■ MATERIAL PROVIDED ■
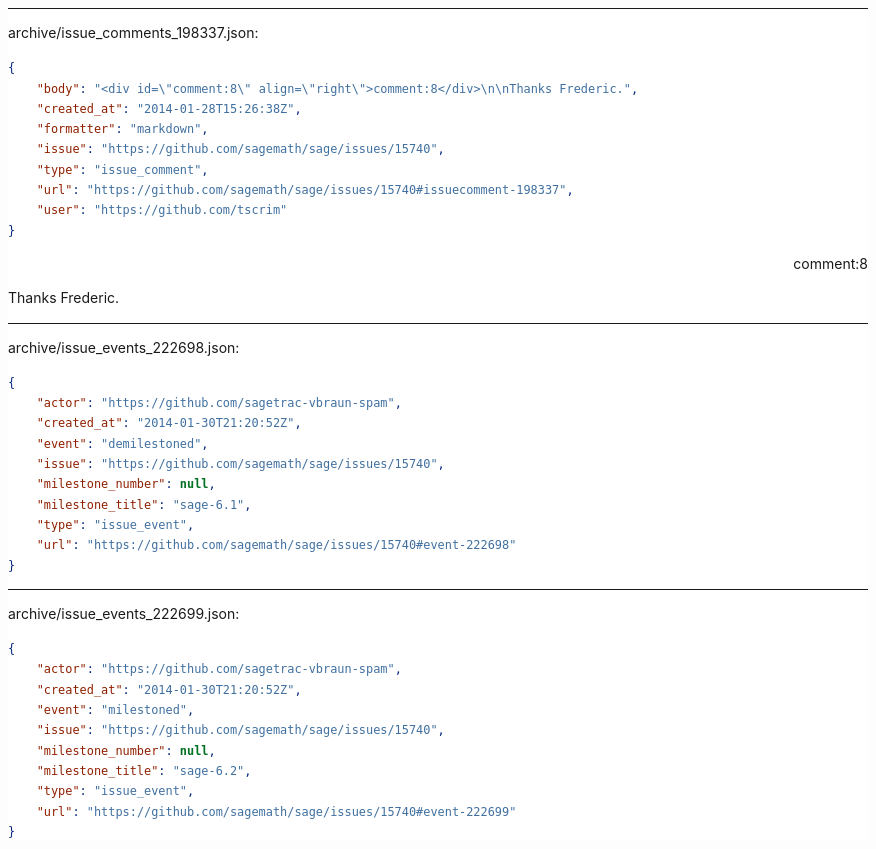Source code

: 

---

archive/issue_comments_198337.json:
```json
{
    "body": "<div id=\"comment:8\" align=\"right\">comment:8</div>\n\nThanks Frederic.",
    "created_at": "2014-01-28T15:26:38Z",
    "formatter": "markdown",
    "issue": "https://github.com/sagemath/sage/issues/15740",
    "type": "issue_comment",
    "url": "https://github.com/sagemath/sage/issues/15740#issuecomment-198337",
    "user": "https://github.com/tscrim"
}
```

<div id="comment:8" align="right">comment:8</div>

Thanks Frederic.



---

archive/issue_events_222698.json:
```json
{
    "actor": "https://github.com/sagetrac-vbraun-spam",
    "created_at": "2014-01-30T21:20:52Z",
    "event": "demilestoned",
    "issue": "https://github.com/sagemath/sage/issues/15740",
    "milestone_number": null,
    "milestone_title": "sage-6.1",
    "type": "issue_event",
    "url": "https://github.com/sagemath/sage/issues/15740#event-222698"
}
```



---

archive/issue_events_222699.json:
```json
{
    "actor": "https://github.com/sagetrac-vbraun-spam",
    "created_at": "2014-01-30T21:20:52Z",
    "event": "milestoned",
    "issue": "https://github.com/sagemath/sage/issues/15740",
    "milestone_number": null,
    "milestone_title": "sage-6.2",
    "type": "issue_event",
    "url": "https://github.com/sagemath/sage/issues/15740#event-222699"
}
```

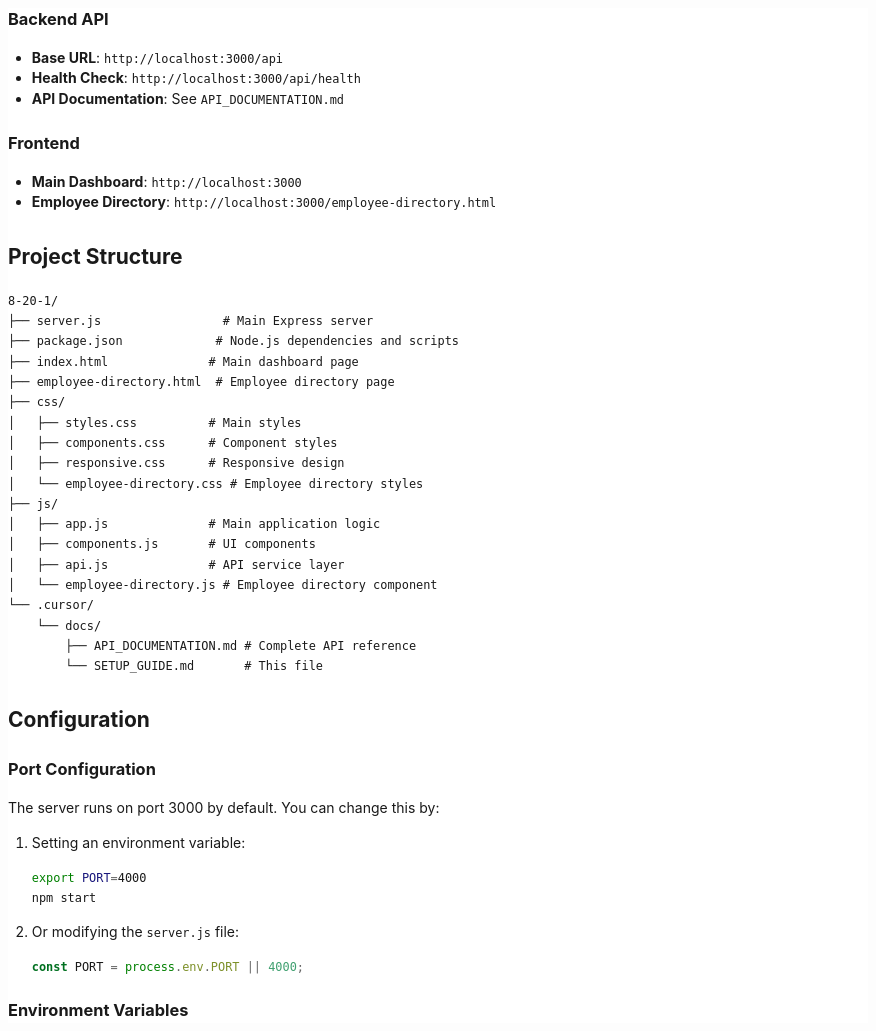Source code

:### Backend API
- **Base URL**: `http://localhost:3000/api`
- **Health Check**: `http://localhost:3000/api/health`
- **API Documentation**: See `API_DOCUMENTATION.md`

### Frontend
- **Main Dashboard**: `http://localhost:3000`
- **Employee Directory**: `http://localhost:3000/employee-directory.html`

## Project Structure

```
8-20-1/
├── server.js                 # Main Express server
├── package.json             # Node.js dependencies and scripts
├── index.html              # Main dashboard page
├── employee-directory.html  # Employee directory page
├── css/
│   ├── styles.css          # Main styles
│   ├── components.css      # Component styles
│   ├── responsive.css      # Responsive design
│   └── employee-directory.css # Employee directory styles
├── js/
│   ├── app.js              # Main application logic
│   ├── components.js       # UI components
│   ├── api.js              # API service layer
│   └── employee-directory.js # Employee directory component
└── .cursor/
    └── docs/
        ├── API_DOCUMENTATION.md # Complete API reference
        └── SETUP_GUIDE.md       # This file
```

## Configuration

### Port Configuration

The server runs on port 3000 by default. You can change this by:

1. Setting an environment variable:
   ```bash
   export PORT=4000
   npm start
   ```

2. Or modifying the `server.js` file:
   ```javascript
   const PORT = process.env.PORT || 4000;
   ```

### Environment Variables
...
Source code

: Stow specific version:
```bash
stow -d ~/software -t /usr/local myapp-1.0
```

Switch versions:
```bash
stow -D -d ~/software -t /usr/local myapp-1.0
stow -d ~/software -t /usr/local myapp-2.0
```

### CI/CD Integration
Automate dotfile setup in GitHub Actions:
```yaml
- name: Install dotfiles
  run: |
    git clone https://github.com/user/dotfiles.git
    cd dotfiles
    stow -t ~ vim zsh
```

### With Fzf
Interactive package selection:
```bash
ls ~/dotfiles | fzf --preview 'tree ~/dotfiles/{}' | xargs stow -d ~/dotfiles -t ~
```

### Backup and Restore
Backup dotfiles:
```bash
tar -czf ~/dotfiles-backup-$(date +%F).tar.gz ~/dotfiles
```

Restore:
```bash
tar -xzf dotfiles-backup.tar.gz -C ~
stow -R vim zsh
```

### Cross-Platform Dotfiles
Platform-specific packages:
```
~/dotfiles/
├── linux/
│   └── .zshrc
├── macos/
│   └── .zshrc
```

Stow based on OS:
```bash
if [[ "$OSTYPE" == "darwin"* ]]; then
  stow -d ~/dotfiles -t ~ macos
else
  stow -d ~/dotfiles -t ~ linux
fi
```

■ WHAT IS REQUIRED ■
Pull out each line of the entries that contains "Platform".

■ SOLUTION ■
### Cross-Platform Dotfiles
Platform-specific packages:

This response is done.